Anastasio and his bandmates are masters of ebb and flow, of tension and release. They, like any good DJ, like any good electronica artist looking to send a rush through the dancing throng, have mastered the art of energy-building. Most, but certainly not all (for that would get tiresome), of the instrumental sections of their songs build from a quiet, peaceful segment through to a series of mini climaxes, rising up and then falling back, building again and then fading, climbing toward an inevitable peak that, by the time it is reached, the audience craves beyond reason. I have seen people practically melt down at such moments, seen them jumping up and down with tears streaking their faces, seen them beaming ear-to-ear even as they yelp through their ecstasy. (Yeah, a lot of people do drugs at Phish concerts. So what? I mean, really?)

But so this is why, for most of the past 30 years, Phish has served for many music nerds like me as a kind of antidote to the stale predictability of the "rock concert." I probably see 100 non-Phish shows a year. I love live music. But I get so tired of the same thing, the same approach, the same "professionalism" (which too often looks like "boredom" on their faces as band members "do their jobs").
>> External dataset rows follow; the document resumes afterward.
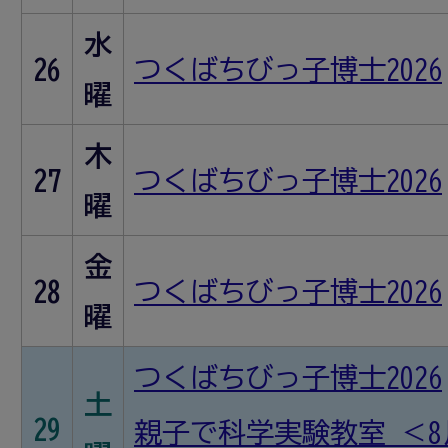
水
26
つくばちびっ子博士2026
曜
木
27
つくばちびっ子博士2026
曜
金
28
つくばちびっ子博士2026
曜
つくばちびっ子博士2026
土
29
親子で科学実験教室 ＜8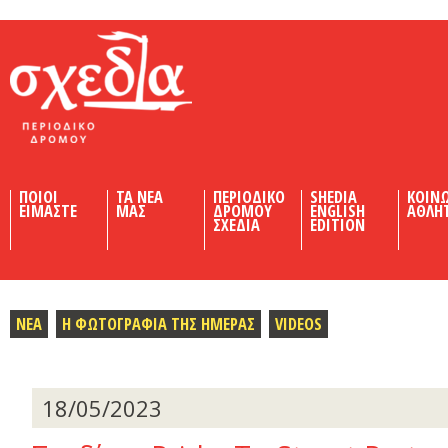
Shedia
ΠΟΙΟΙ
ΤΑ ΝΕΑ
ΠΕΡΙΟΔΙΚΟ
SHEDIA
ΚΟΙΝ
ΕΙΜΑΣΤΕ
ΜΑΣ
ΔΡΟΜΟΥ
ENGLISH
ΑΘΛΗ
ΣΧΕΔΙΑ
EDITION
ΝΕΑ
Η ΦΩΤΟΓΡΑΦΙΑ ΤΗΣ ΗΜΕΡΑΣ
VIDEOS
18/05/2023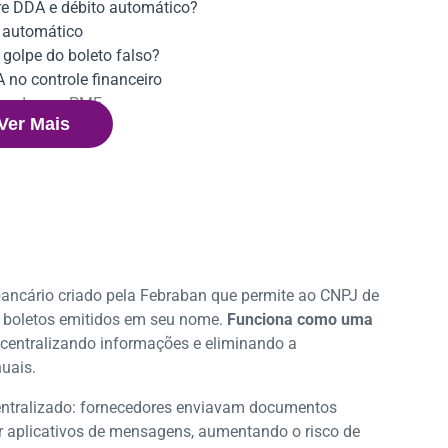
tre DDA e débito automático?
o automático
golpe do boleto falso?
no controle financeiro
ias da sua PME
Ver Mais
amente?
ra o seu CNPJ?
 DDA e como acompanhar?
do de boletos?
 fluxo de caixa
 médias empresas?
desconhecido no DDA?
a nas pequenas e médias empresas
 bancário criado pela Febraban que permite ao CNPJ de
s boletos emitidos em seu nome.
o DDA em sistemas de gestão ERP
Funciona como uma
, centralizando informações e eliminando a
uais.
entralizado: fornecedores enviavam documentos
or aplicativos de mensagens, aumentando o risco de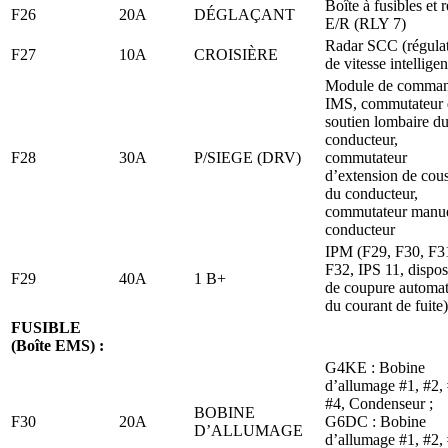
Boîte à fusibles et r
F26
20A
DÉGLAÇANT
E/R (RLY 7)
Radar SCC (régula
F27
10A
CROISIÈRE
de vitesse intelligen
Module de comma
IMS, commutateur 
soutien lombaire d
conducteur,
F28
30A
P/SIEGE (DRV)
commutateur
d’extension de cou
du conducteur,
commutateur manu
conducteur
IPM (F29, F30, F3
F32, IPS 11, disposi
F29
40A
1 B+
de coupure automa
du courant de fuite)
FUSIBLE
(Boîte EMS) :
G4KE : Bobine
d’allumage #1, #2, 
#4, Condenseur ;
BOBINE
F30
20A
G6DC : Bobine
D’ALLUMAGE
d’allumage #1, #2, 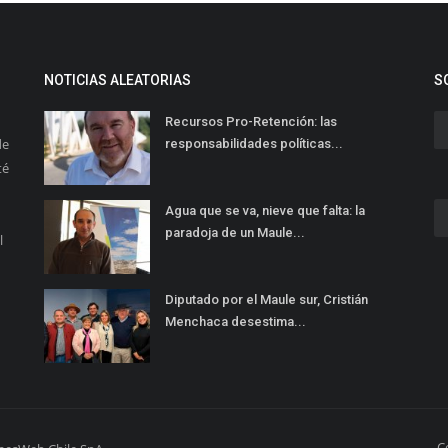
NOTICIAS ALEATORIAS
S
Recursos Pro-Retención: las
de
responsabilidades políticas...
té
Agua que se va, nieve que falta: la
paradoja de un Maule...
l
Diputado por el Maule sur, Cristián
Menchaca desestima...
C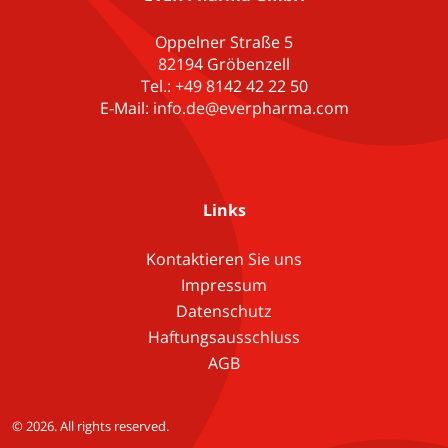
Oppelner Straße 5
82194 Gröbenzell
Tel.: +49 8142 42 22 50
E-Mail: info.de@everpharma.com
Links
Kontaktieren Sie uns
Impressum
Datenschutz
Haftungsausschluss
AGB
© 2026. All rights reserved.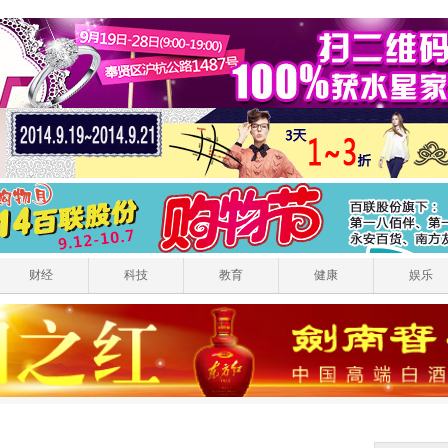
财经
科技
教育
健康
娱乐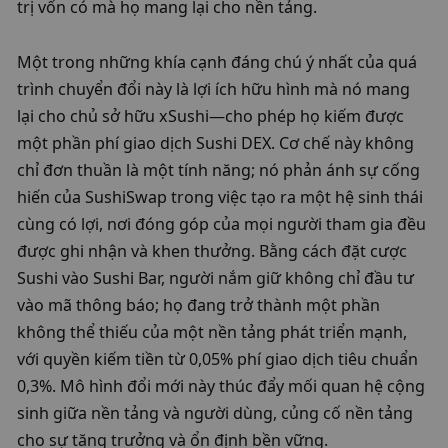
trị vốn có mà họ mang lại cho nền tảng.
Một trong những khía cạnh đáng chú ý nhất của quá 
trình chuyển đổi này là lợi ích hữu hình mà nó mang 
lại cho chủ sở hữu xSushi—cho phép họ kiếm được 
một phần phí giao dịch Sushi DEX. Cơ chế này không 
chỉ đơn thuần là một tính năng; nó phản ánh sự cống 
hiến của SushiSwap trong việc tạo ra một hệ sinh thái 
cùng có lợi, nơi đóng góp của mọi người tham gia đều 
được ghi nhận và khen thưởng. Bằng cách đặt cược 
Sushi vào Sushi Bar, người nắm giữ không chỉ đầu tư 
vào mã thông báo; họ đang trở thành một phần 
không thể thiếu của một nền tảng phát triển mạnh, 
với quyền kiếm tiền từ 0,05% phí giao dịch tiêu chuẩn 
0,3%. Mô hình đổi mới này thúc đẩy mối quan hệ cộng 
sinh giữa nền tảng và người dùng, củng cố nền tảng 
cho sự tăng trưởng và ổn định bền vững.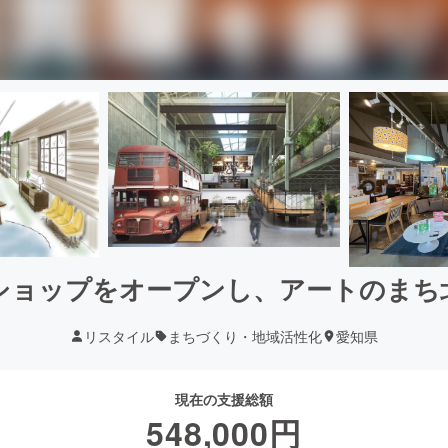
ショップをオープンし、アートのまち
リスタイル
まちづくり・地域活性化
愛知県
現在の支援総額
548,000
円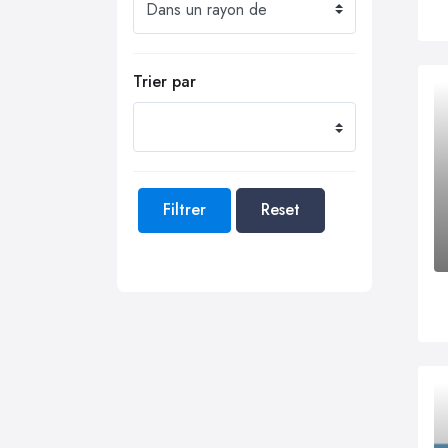
Trier par
Filtrer
Reset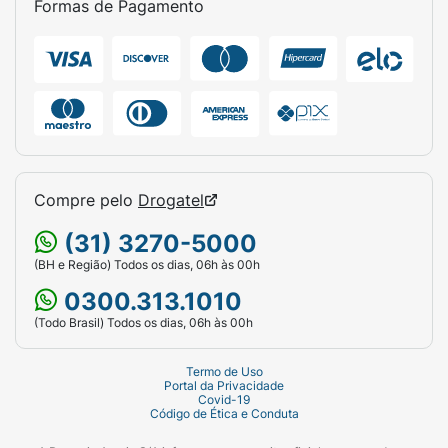
Formas de Pagamento
Compre pelo
Drogatel
(31) 3270-5000
(BH e Região) Todos os dias, 06h às 00h
0300.313.1010
(Todo Brasil) Todos os dias, 06h às 00h
Termo de Uso
Portal da Privacidade
Covid-19
Código de Ética e Conduta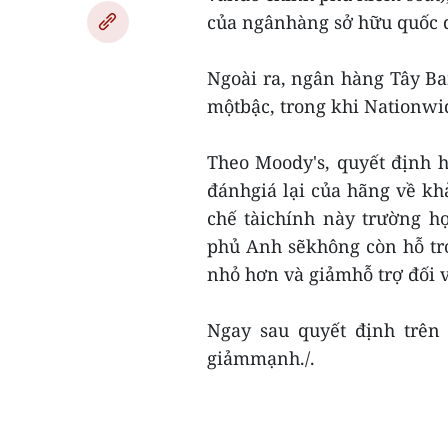
của ngânhàng sở hữu quốc 
Ngoài ra, ngân hàng Tây Ba
mộtbậc, trong khi Nationwid
Theo Moody's, quyết định 
đánhgiá lại của hãng về kh
chế tàichính này trường h
phủ Anh sẽkhông còn hỗ trợ
nhỏ hơn và giảmhỗ trợ đối vớ
Ngay sau quyết định trên
giảmmạnh./.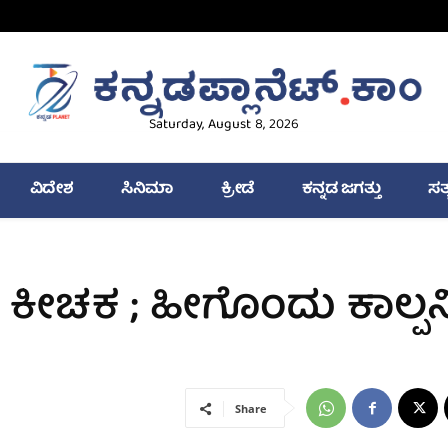
Saturday, August 8, 2026
ವಿದೇಶ
ಸಿನಿಮಾ
ಕ್ರೀಡೆ
ಕನ್ನಡ ಜಗತ್ತು
ಸತ
 ಕೀಚಕ ; ಹೀಗೊಂದು ಕಾಲ್ಪನ
Share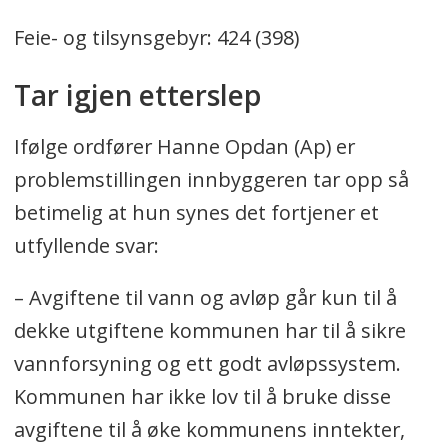
Feie- og tilsynsgebyr: 424 (398)
Tar igjen etterslep
Ifølge ordfører Hanne Opdan (Ap) er
problemstillingen innbyggeren tar opp så
betimelig at hun synes det fortjener et
utfyllende svar:
– Avgiftene til vann og avløp går kun til å
dekke utgiftene kommunen har til å sikre
vannforsyning og ett godt avløpssystem.
Kommunen har ikke lov til å bruke disse
avgiftene til å øke kommunens inntekter,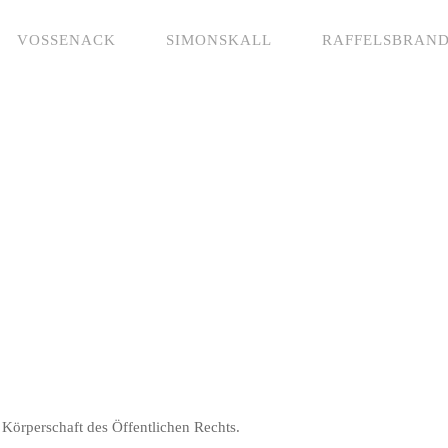
VOSSENACK
SIMONSKALL
RAFFELSBRAN
Körperschaft des Öffentlichen Rechts.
And then, I go see a Phish show, and get to watch these guys head out onstage with only a vague sense of where even the first song is going to take them, what notes they are going to find themselves playing, what energy they are going to pull out of the air, what the hell is going to happen.

I'm not saying Phish is inherently better than other bands (at all), or that the Phish concert experience is superior to the typical rock concert. But I am saying that a bad Phish concert is infinitely more interesting than a bad show by, say, Vampire Weekend, The National, or Jay Z. Because even a bad Phish show is bound to offer at least a few moments of firecracker brilliance.

Back in 1995, I saw Phish play a song called "Tweezer" for something like 50 minutes. Somewhere in there, after the jam had moved from a riff-based rock song into a messy heavy metal section, and then into a dark and uncomfortable vocal jam, and then into a high-tempo locked-in country pattern, lead singer Trey Anastasio started singing The Who's "My Generation." It was utterly incongruous and totally thrilling, this cowboy version of a classic anti-establishment rock'n'roll anthem. It only lasted about a minute, and then we were carried off into the unknown again for awhile before they found their way back to the "Tweezer Reprise" to end the set.

But, wow, that "My Generation." No one knew why it happened, probably including Anastasio. It just felt right so he tried it. It worked. Not everything else did that night. But I was richer for having been there, watching a band try stuff onstage.

So, go see them. If you hate it, fine. But I urge you, if you're a music fan, not to close your mind to this band, this music, this concert experience. There's nothing like it. I mean, isn't that enough of a reason right there?